## Task directions
The answer required is how many lines of the following entries contain the word "horasMarketingDisponibles", with no other words.

## Data supplied
▼

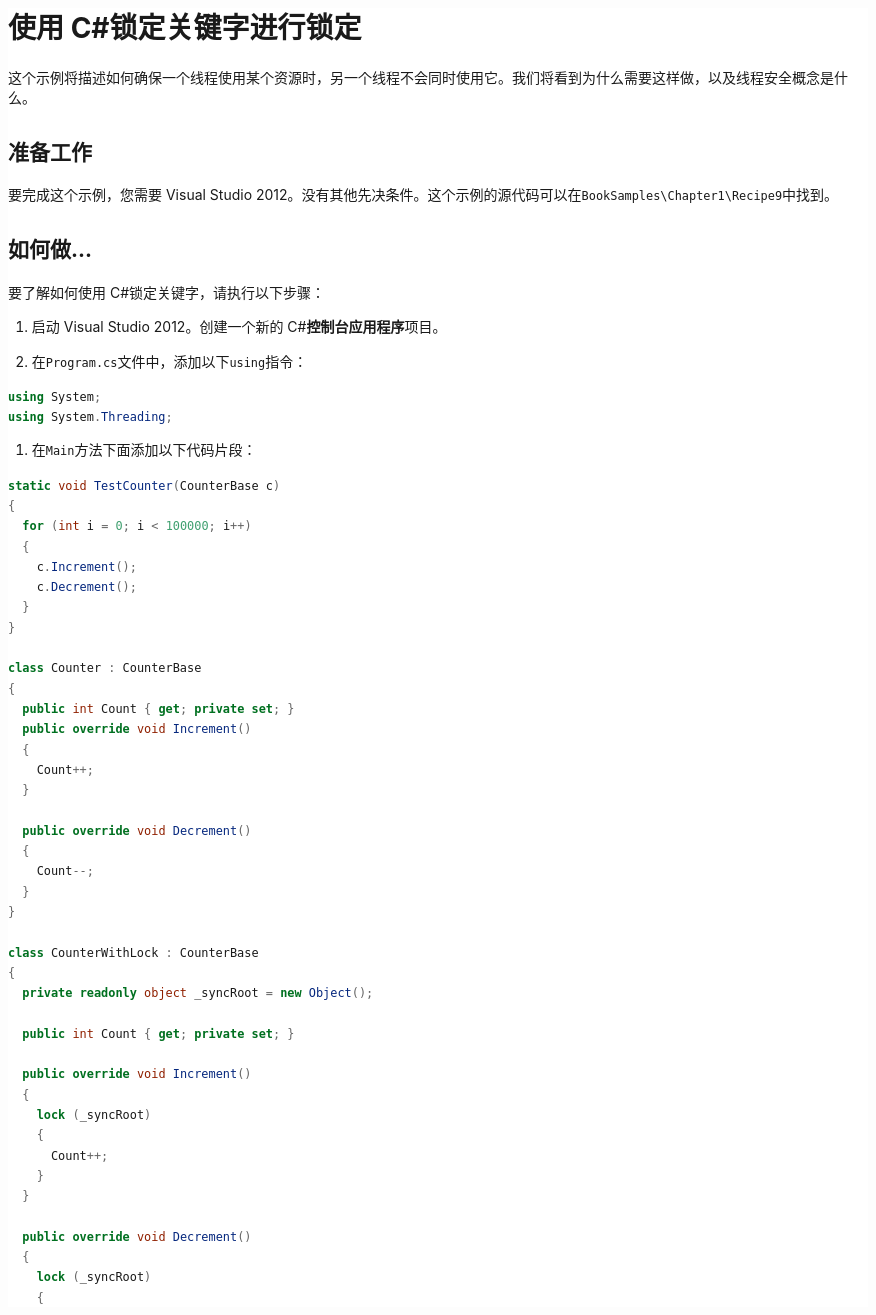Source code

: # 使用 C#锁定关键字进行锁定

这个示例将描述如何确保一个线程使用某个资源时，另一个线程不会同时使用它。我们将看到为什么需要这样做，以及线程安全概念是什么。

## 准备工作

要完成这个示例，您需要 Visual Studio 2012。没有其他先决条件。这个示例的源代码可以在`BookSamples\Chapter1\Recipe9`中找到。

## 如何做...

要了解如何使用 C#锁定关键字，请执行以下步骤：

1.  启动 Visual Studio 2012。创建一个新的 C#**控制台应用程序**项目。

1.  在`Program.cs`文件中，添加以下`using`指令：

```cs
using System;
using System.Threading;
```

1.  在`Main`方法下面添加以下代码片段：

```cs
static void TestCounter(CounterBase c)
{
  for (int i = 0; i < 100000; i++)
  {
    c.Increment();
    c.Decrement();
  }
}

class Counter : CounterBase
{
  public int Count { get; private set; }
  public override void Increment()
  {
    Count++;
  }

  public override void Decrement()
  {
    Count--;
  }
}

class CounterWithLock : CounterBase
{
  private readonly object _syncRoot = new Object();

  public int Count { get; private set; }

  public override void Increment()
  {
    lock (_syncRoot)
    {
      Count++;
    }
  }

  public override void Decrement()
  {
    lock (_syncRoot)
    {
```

▲
▼

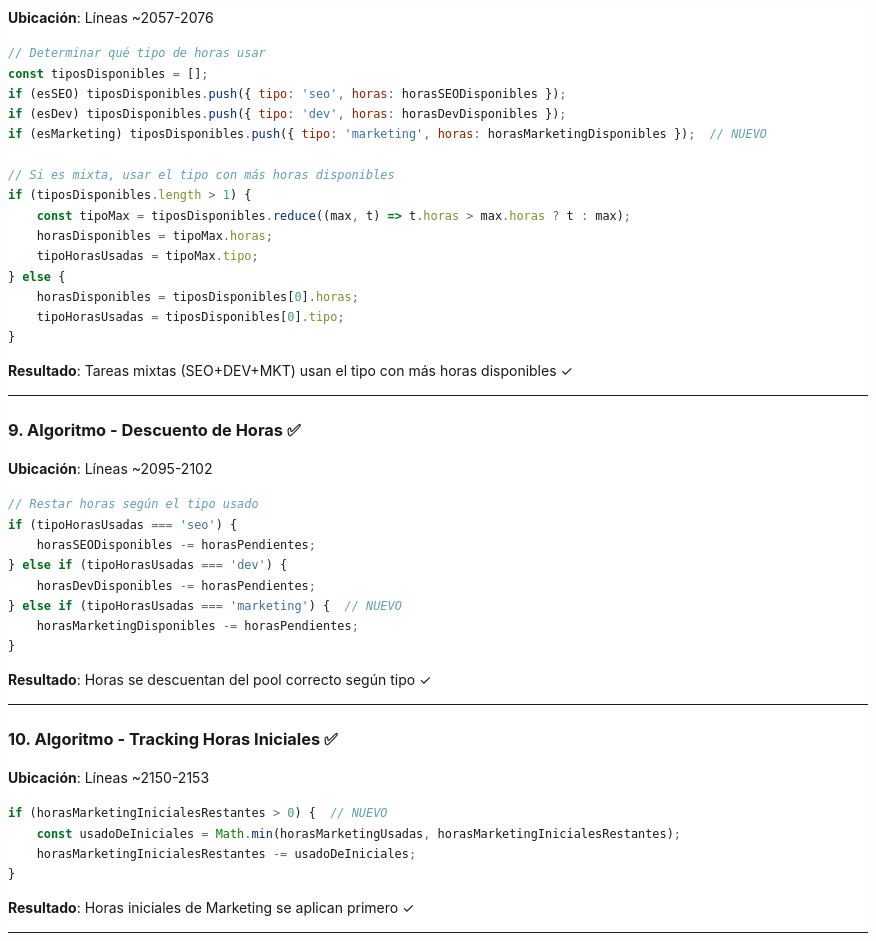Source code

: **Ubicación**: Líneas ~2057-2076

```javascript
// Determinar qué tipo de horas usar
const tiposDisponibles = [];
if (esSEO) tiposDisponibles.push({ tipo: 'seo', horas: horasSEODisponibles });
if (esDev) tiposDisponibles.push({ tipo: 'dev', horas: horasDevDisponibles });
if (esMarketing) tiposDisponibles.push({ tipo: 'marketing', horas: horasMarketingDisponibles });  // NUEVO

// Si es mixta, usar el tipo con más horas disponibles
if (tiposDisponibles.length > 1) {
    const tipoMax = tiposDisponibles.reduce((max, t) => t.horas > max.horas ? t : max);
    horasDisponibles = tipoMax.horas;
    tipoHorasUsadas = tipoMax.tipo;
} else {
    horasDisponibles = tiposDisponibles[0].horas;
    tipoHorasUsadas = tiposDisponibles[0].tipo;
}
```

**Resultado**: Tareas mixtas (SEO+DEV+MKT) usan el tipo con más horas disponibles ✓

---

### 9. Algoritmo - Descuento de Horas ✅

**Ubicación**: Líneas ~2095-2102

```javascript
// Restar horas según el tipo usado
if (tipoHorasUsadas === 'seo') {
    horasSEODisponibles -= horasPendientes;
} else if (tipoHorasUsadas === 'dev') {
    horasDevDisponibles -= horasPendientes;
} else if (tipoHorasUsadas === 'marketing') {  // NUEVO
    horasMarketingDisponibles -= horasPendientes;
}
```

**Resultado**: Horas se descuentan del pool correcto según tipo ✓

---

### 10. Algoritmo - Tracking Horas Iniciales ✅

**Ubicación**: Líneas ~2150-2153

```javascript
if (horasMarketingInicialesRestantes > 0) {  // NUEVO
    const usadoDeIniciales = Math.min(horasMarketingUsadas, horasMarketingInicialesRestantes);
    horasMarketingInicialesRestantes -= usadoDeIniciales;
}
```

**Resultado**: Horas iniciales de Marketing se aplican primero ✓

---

▲
▼

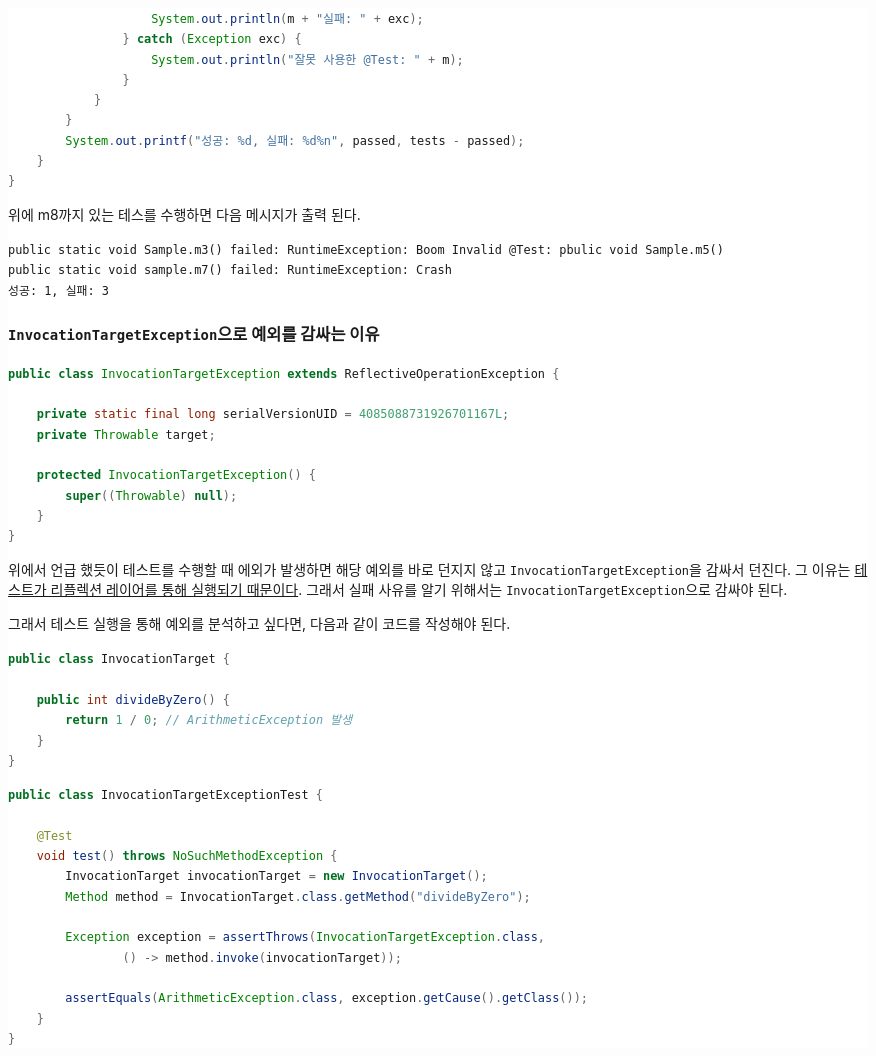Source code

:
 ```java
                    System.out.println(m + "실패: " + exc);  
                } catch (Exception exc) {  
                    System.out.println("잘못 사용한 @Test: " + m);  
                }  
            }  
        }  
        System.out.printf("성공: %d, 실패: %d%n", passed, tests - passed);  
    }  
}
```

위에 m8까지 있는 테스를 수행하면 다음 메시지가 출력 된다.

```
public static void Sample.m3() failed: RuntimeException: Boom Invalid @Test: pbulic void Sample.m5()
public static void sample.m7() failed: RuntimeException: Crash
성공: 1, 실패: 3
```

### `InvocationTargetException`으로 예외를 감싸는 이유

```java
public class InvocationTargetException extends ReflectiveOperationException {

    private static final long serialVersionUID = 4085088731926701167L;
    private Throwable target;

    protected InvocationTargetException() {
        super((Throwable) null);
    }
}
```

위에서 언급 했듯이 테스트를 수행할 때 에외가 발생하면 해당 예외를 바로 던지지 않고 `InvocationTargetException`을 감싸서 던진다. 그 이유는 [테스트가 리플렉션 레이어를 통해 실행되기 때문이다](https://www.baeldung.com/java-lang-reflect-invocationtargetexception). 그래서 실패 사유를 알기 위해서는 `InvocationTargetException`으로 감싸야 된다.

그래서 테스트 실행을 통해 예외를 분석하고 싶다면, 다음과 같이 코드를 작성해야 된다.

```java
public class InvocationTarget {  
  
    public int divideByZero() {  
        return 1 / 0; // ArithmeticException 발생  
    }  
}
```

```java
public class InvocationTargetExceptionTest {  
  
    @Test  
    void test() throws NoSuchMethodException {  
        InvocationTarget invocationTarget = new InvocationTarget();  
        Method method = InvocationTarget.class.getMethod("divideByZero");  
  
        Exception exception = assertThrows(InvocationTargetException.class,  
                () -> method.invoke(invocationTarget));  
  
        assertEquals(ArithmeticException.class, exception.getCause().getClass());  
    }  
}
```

▲

## Completed exercise
2